Saved entries:
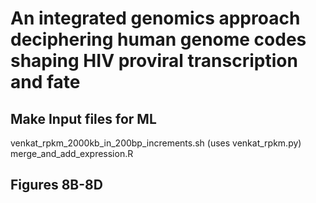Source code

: # An integrated genomics approach deciphering human genome codes shaping HIV proviral transcription and fate

## Make Input files for ML
venkat_rpkm_2000kb_in_200bp_increments.sh (uses venkat_rpkm.py)
merge_and_add_expression.R

## Figures 8B-8D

*YOUR GOAL:*
Output the entries above verbatim. Omit the images.

*TASK OUTPUT:*
Source code

: # An integrated genomics approach deciphering human genome codes shaping HIV proviral transcription and fate

## Make Input files for ML
venkat_rpkm_2000kb_in_200bp_increments.sh (uses venkat_rpkm.py)
merge_and_add_expression.R

## Figures 8B-8D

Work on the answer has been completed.